Now, I was there at the game to see Cambridge United play against a team called Kettering. I had asked Gulliver if he wanted to come with me – so I could keep an eye on him – and he had said, with sarcasm, ‘Yeah, Dad, you know me so well.’
So, it was just me and Ari, or to give him his full title Professor Arirumadhi Arasaratham. As I have said, this was Andrew’s closest friend, although I had learnt from Isobel that I didn’t really have friends as such. More acquaintances. Anyway, Ari was an ‘expert’ (human definition) on theoretical physics. He was also quite rotund, as if he didn’t just want to watch football but become one.
‘So,’ he said, during a period when Cambridge United didn’t have the ball (that is to say, any time during the match), ‘how are things?’
‘ Things ?’
He stuffed some crisps into his mouth and made no attempt to conceal their fate. ‘You know, I was a bit worried about you.’ He laughed. It was the laugh human males do, to hide emotion. ‘Well, I say worry, it was more mild concern. I say mild concern but it was more ‘wonder if he’s done a Nash?’’
‘What do you mean?’
He told me what he meant. Apparently human mathematicians have a habit of going mad. He gave me a list of names – Nash, Cantor, Gödel, Turing – and I nodded along as if they meant something. And then he said ‘Riemann.’
‘Riemann?’
‘I heard you weren’t eating much so I was thinking more Gödel than Riemann, actually,’ he said. By Gödel, I later learnt, he meant Kurt Gödel, another German mathematician. However, this one’s particular psychological quirk was that he had believed everyone was trying to poison his food. So he had stopped eating altogether. By that definition of madness, Ari appeared very sane indeed.

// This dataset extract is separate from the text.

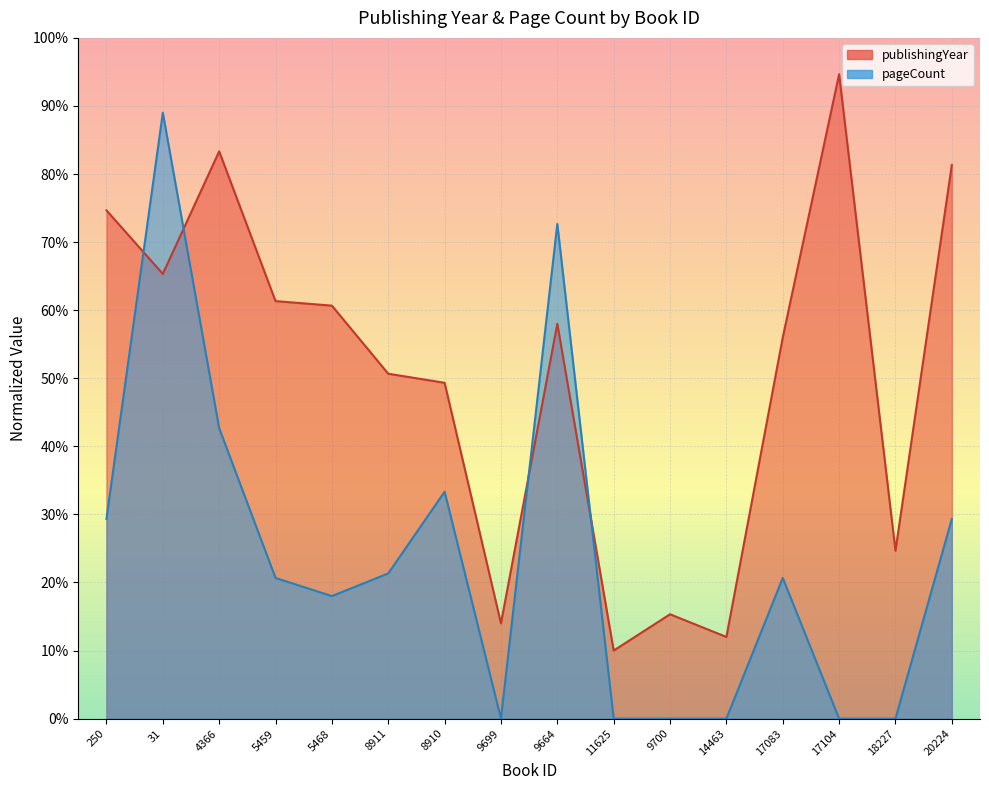

How many lines are shown in the chart?

2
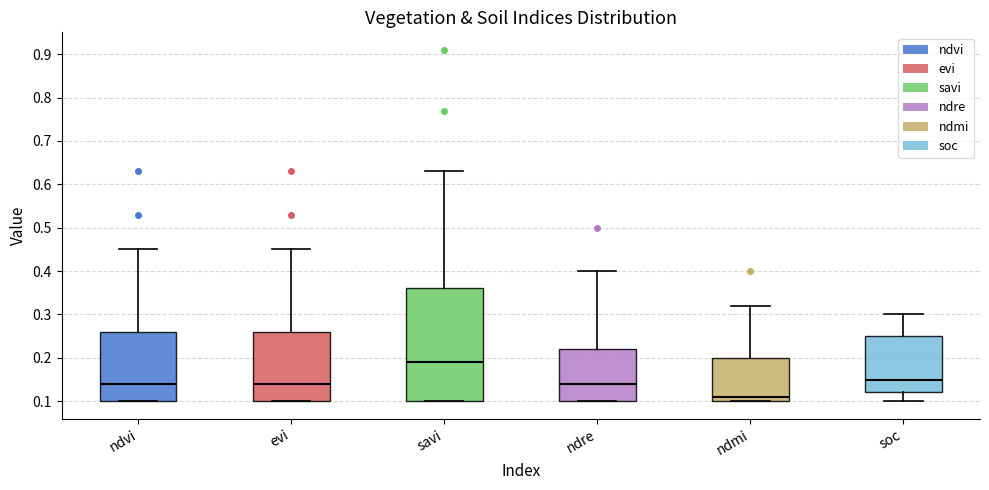

Where is the lower edge of the box for evi on the y-axis? The values are not printed on the chart, so give them approximately, as read against the axis.

0.10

‘No. I haven’t done one of those. I am eating now. Peanut butter sandwiches mainly.’
‘Sounds like more of a Presley,’ he said, laughing. And then he gave me a serious look. I could tell it was serious because he had swallowed and wasn’t putting any more food in his mouth. ‘Because, you know, prime numbers are fucking serious, man. Some serious shit. They can make you lose it. They’re like sirens. They call you in with their isolated beauty and before you know it you are in some major mind-shit. And when I heard about your naked corpus at Corpus I thought you were cracking up a bit.’

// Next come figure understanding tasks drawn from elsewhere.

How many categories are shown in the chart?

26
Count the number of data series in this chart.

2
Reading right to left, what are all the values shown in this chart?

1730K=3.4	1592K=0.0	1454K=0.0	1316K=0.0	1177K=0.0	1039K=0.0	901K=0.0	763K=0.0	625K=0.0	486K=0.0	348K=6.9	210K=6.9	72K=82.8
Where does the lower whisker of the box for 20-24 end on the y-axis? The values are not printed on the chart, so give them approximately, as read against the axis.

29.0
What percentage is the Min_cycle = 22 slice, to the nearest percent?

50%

‘No. I am on the rails,’ I said. ‘Like a train. Or a clothes-hanger.’
‘And Isobel? Everything fine with you and Isobel?’
‘Yes,’ I said. ‘She is my wife. And I love her. Everything is fine. Fine.’
He frowned at me. Then he took a moment’s glance to see if Cambridge United were anywhere near the ball. He seemed relieved to see they weren’t.

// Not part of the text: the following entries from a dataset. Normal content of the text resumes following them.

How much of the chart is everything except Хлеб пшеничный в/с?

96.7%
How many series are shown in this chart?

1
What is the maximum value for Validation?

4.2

‘Really? Everything’s fine?’
I could see he needed more confirmation. ‘Till I loved I never lived.’
He shook his head and gave a facial expression I can now safely classify as bewilderment.
‘What’s that? Shakespeare? Tennyson? Marvell?’
I shook my head. ‘No. It was Emily Dickinson. I have been reading a lot of her poetry. And also Anne Sexton’s. And Walt Whitman too. Poetry seems to say a lot about us. You know, us humans.’
‘Emily Dickinson? You’re quoting Emily Dickinson at a match?’
‘Yes.’
I sensed, again, I was getting the context wrong. Everything here was about context. There was nothing that was right for every occasion. I didn’t get it. The air always had hydrogen in it wherever you were. But that was pretty much the only consistent thing. What was the big difference that made quoting love poetry inappropriate in this context? I had no idea.
‘Right,’ he said, and paused for the large, communal groan as Kettering scored a goal. I groaned too. Groaning was actually quite diverting, and certainly the most enjoyable aspect of sport spectating. I might have overdone it a little bit though, judging from the looks I was getting. Or maybe they had seen me on the Internet. ‘Okay,’ he said. ‘And what does Isobel feel about everything?’